STEVENS POINT — Two recent Wisconsin-based virtual events served as refreshing reminders that it takes old-fashioned cooperation to get things done. Both events also underscored that protecting and appreciating our natural resources is well worth the effort.
In one event, the state Department of Natural Resources hosted a celebration recently to mark a milestone in the lengthy and costly effort to clean up the lower Fox River in eastern Wisconsin. Representatives of the many partners in the effort to abate PCB contamination of the lower Fox gathered to mark the end of a 17-year, $1 billion project — a milestone in the multi-year effort to heal what was once one of America’s dirtiest rivers. PCBs are toxic chemicals involved in the production and recycling of carbonless copy paper in the 1950s through 1970s. Three companies — NCR, Georgia Pacific and PH Glatfelter — remain active on the river to cover all current and future costs for dredging or capping sediments and other efforts.
It's significant that the DNR spearheaded the project. The Environmental Protection Agency entrusted the state with the job, and this celebration proved that was the right decision. The next time someone criticizes the DNR, remind them of remarkable accomplishments like this.
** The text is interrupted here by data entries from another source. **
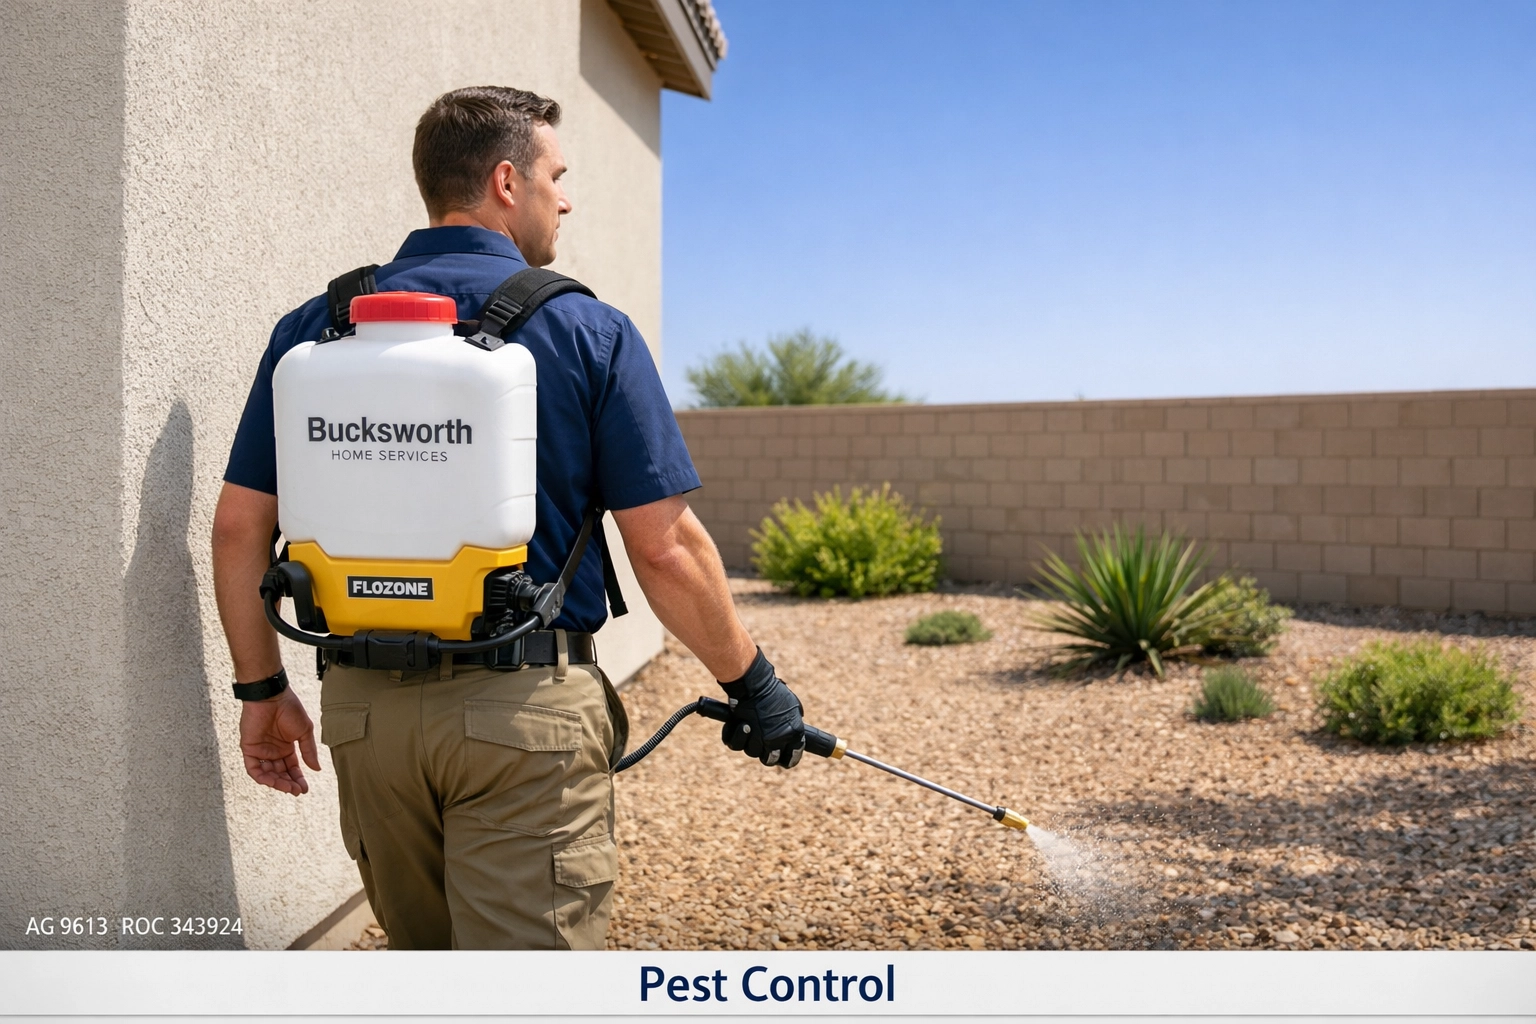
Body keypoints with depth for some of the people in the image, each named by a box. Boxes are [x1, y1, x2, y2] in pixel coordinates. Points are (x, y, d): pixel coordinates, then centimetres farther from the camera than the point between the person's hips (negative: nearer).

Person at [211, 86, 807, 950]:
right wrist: (753, 682, 4)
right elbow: (665, 547, -8)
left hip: (363, 706, 5)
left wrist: (262, 687, 16)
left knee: (424, 963, 24)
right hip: (528, 709, -4)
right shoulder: (588, 330, -6)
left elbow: (240, 527, 4)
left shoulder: (316, 327, 5)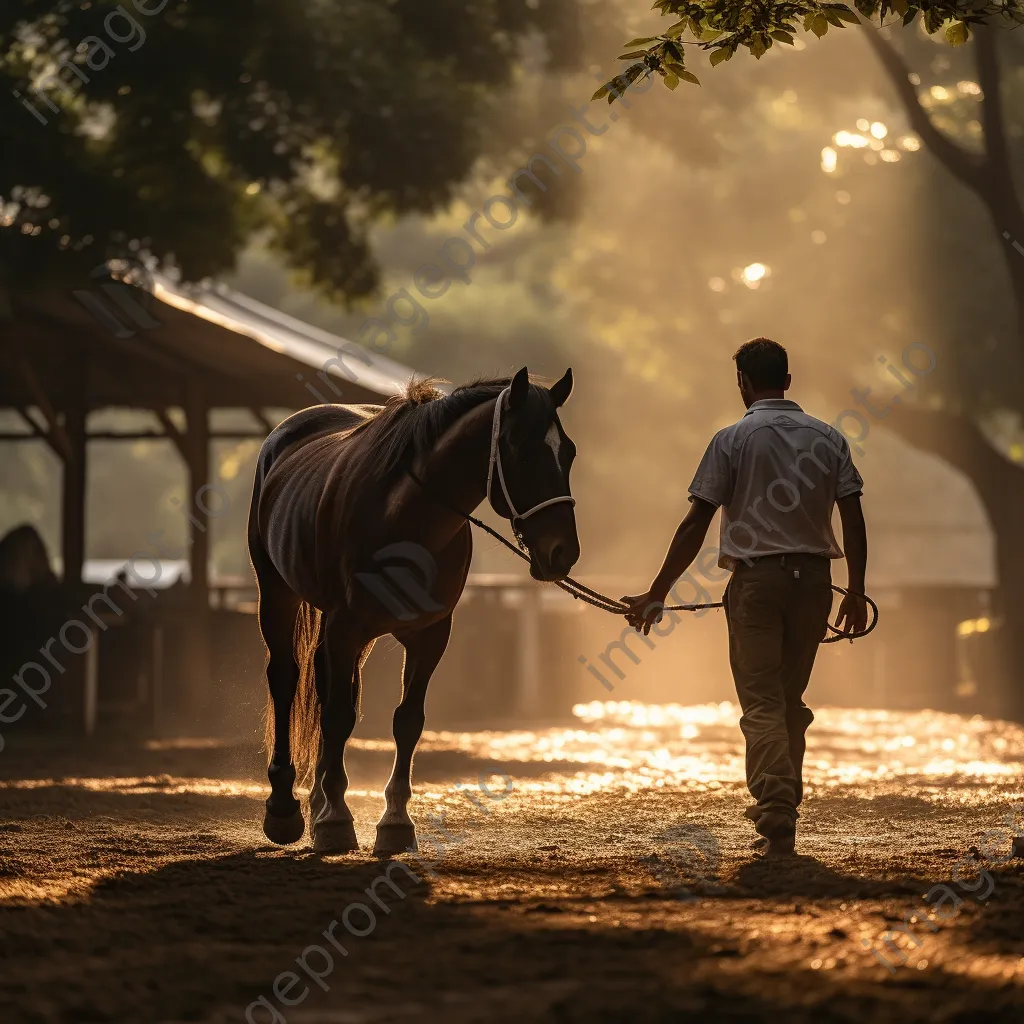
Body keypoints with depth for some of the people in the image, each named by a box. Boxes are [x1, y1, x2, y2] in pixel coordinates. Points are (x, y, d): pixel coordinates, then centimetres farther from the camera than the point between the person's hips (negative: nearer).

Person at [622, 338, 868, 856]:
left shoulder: (733, 440, -4)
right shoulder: (829, 438, 8)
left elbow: (695, 526, -6)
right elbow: (853, 520, 4)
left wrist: (656, 595, -3)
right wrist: (856, 591, 13)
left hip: (756, 579, -4)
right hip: (813, 579, 4)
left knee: (761, 703, -4)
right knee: (790, 700, 16)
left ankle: (777, 821, -16)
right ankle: (782, 808, 19)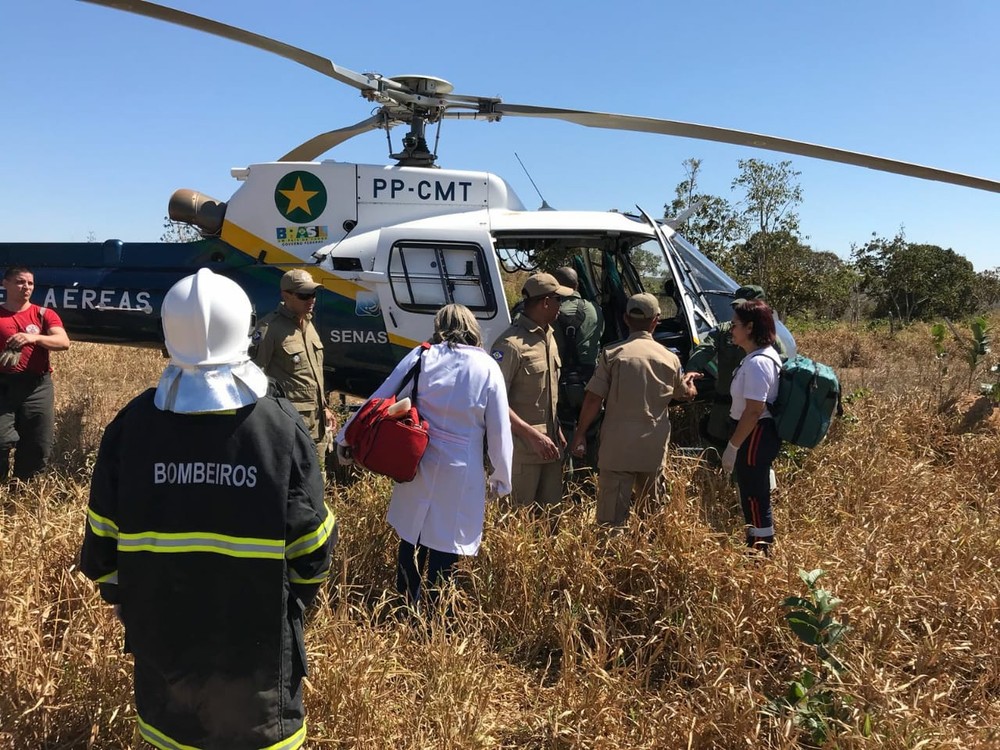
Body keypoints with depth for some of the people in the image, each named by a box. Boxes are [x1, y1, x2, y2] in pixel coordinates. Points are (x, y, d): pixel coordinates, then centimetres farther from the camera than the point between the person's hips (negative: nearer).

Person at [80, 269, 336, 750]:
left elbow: (103, 541, -2)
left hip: (162, 632, 2)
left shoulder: (131, 424, -10)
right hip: (259, 637, -2)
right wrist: (292, 601, 9)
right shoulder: (283, 426, -16)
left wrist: (121, 598, 17)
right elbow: (311, 547, -11)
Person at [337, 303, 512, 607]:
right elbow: (499, 431, -3)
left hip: (418, 464, 2)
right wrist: (502, 479, 8)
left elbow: (379, 399, 1)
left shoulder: (421, 356, -2)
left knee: (411, 539, 18)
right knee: (445, 549, 8)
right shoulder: (487, 368, -4)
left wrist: (346, 437, 12)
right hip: (461, 473, -2)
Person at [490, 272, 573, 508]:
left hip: (549, 443, 8)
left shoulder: (548, 336, 11)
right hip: (521, 447, -8)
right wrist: (533, 435, -22)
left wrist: (557, 431, 14)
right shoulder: (511, 344, -17)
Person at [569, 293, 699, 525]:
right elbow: (685, 394, 22)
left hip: (618, 446, -3)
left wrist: (580, 433, 2)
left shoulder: (612, 354, -7)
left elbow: (593, 399, -10)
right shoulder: (670, 358, 4)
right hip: (654, 449, 3)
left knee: (612, 517, 0)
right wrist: (689, 380, 44)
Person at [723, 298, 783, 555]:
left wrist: (732, 446, -19)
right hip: (759, 435, 11)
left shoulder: (757, 362, -21)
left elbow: (754, 411, -24)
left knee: (754, 498, -1)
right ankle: (759, 550, 30)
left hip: (755, 436, -11)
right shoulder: (764, 355, 11)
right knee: (756, 496, 18)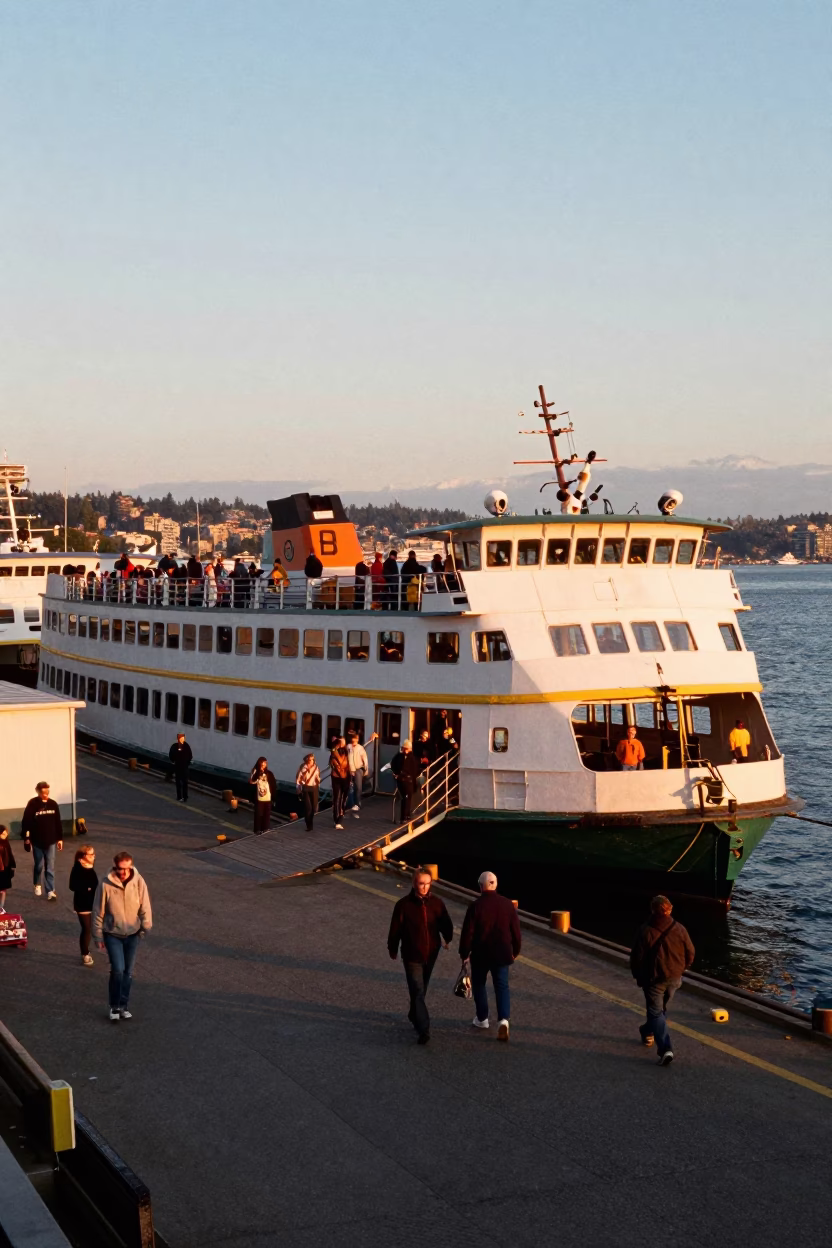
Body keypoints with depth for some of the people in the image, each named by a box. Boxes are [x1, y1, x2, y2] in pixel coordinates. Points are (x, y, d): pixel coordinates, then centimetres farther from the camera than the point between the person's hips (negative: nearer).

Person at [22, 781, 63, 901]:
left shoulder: (53, 804, -1)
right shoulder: (32, 804, -12)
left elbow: (58, 823, 7)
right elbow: (25, 822, -8)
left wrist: (60, 838, 7)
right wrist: (26, 838, -8)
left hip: (50, 841, 2)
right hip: (37, 842, -2)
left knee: (50, 868, 1)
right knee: (39, 866, 12)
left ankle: (50, 891, 3)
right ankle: (37, 884, 38)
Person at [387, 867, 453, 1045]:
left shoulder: (436, 903, -6)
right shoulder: (403, 905, -14)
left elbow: (446, 924, 10)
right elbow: (395, 929, -4)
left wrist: (447, 939, 21)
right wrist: (393, 949, 3)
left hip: (431, 955, 4)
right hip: (412, 956, -4)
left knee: (421, 990, 20)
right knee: (417, 992, -10)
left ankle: (414, 1015, 43)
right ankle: (423, 1030, -13)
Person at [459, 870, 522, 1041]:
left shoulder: (476, 906, -13)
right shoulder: (507, 904, -3)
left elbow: (467, 932, -10)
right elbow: (515, 931, 3)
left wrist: (464, 953, 3)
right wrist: (515, 951, 17)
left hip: (480, 954, -2)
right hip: (502, 953, 2)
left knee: (479, 984, 18)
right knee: (502, 986, 7)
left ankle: (482, 1019, 26)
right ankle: (504, 1019, -13)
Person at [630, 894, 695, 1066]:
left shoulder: (646, 932, -17)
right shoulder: (679, 929, -8)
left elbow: (636, 957, -11)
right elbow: (690, 953, 1)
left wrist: (637, 975, 7)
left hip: (653, 978, -4)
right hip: (674, 978, 4)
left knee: (656, 1012, 0)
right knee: (662, 1008, 25)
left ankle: (666, 1049, -15)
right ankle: (648, 1032, 47)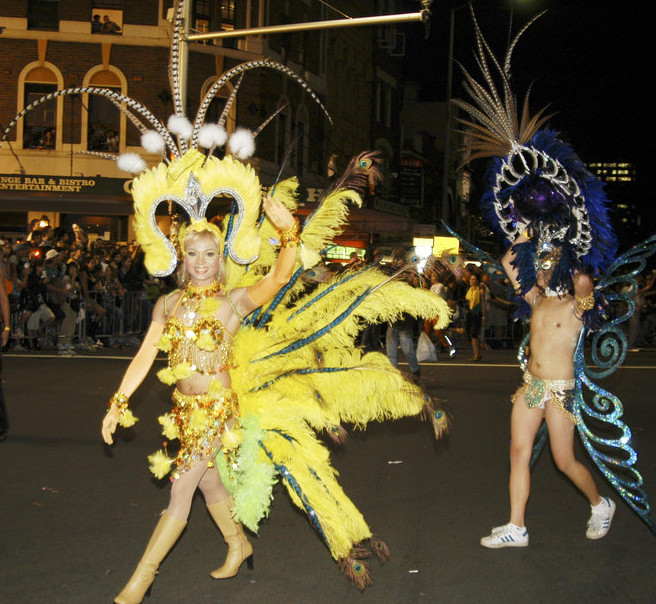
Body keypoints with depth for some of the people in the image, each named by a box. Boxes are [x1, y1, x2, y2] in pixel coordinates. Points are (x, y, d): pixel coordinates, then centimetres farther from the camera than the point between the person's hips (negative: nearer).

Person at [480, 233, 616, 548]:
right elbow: (508, 261, 10)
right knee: (519, 453, 3)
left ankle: (600, 505, 30)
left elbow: (584, 280, -33)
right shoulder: (537, 300, 7)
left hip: (558, 391, -6)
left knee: (565, 462, 3)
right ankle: (516, 528, 9)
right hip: (530, 385, 6)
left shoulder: (575, 305, -9)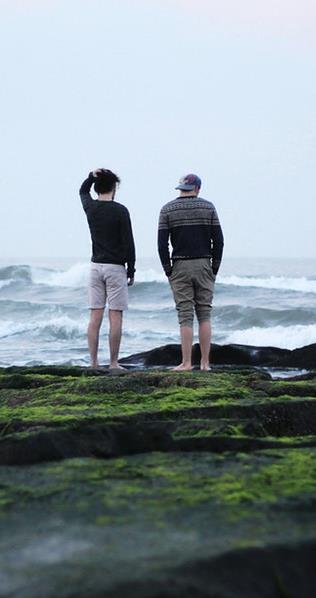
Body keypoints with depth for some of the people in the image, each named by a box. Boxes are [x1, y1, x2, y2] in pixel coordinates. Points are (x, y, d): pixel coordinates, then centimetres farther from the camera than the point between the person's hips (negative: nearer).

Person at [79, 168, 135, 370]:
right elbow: (128, 244, -9)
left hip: (96, 266, 5)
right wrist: (131, 271, -1)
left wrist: (92, 176, 10)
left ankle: (94, 362, 3)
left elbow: (83, 191, 28)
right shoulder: (120, 211, -9)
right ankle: (113, 363, -2)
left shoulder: (90, 207, 4)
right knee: (115, 316, -2)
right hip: (115, 267, -5)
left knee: (95, 316, 5)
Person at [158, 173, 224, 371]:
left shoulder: (167, 210, 0)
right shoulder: (208, 207, 2)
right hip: (204, 265, 1)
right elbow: (218, 240, -1)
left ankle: (187, 363, -3)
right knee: (205, 314, 6)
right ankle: (205, 363, 4)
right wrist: (214, 269, 6)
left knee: (185, 316, -1)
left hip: (180, 266, -1)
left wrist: (168, 270, 3)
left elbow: (162, 243, -5)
The PCB cleanup is one important chapter in a long struggle to clean up the Fox River and Green Bay. Gov. Tony Evers spoke at the virtual news conference, as did Preston Cole, secretary of the Department of Natural Resources. Cole noted that outdoor recreation contributes $8 billion annually to the state’s economy. “Thanks to this cleanup work, people recreating on the Fox River will contribute to that bottom line this Labor Day weekend in a way that was simply unthinkable 20 years ago,” he said.
Oneida Nation Chair Tehassi Hill added, “Completing the PCB clean-up moves us one step closer in fulfilling our given responsibility by the Creator, to care for our waters. Soon, we will be able to catch and eat clean, safe fish from the Lower Fox River and the waters within the Oneida Reservation.”
“Soon” is a key word. Healing the river and bay from years of industrial, municipal and agricultural pollution has been ongoing since the creation of the Clean Water Act of 1972, one of the most important environmental laws in history. The work isn’t done. We still need to get a handle on pollutants like phosphorus and PFAS.
It took that Clean Water Act, championed by Wisconsin Sen. Gaylord Nelson and signed into law by President Richard Nixon, to begin the work.
Nelson’s name came up several times at the other virtual event, hosted by the Northern Great Lakes Visitors Center near Ashland. The celebration marked the renaming of the center in honor of former U.S. Rep. David Obey, who played a big role in its establishment, along with Nelson, northern activists Martin and Louis Hanson, and many others.
Obey participated from his son’s home in Virginia. The stern-faced 81-year-old managed to crack a smile a few times as local, state, federal and tribal partners in the project lauded him. Among them was former Gov. Tommy Thompson, who saluted his old friend and cited the power of cooperation in a recorded message.
Thompson, now serving as president of the UW System, said, “I was proud to work with him on this project like we did on many, many others, especially Highways 29 and 53. Those projects transformed the economy and the culture of northern Wisconsin. This project was complicated, with several federal agencies at the table, along with the state. But the end result is a wonderful welcome to those visiting Wisconsin’s north coast up on the big lake.”
Obey riffed off Thompson’s comments, saying the center is a reminder that “cooperation and teamwork are still useful tools in the hands of public servants. This facility is here is a reminder that forces greater than humans have shaped the land we love.”
Tia Nelson, daughter of the father of Earth Day, spoke fondly of the times when her father, Obey and the Hansons gathered for good times and to cook up projects. Those days are part of local lore along the lakeshore. They’re also reminders that a key job of someone elected to federal office is to bring the resources of the federal government home, to serve local folks. As Evers noted, Obey embraced that concept. In doing so, he left his mark on education, health care, natural resources and other essentials for his constituents.
The David R. Obey Northern Great Lakes Visitors Center is an impressive edifice that combines historical and educational displays about the history and natural resources of the lakes region, walking paths and other attractions, including the Whittlesey Creek National Wildlife Refuge that protects part of Lake Superior's vast wetland complex.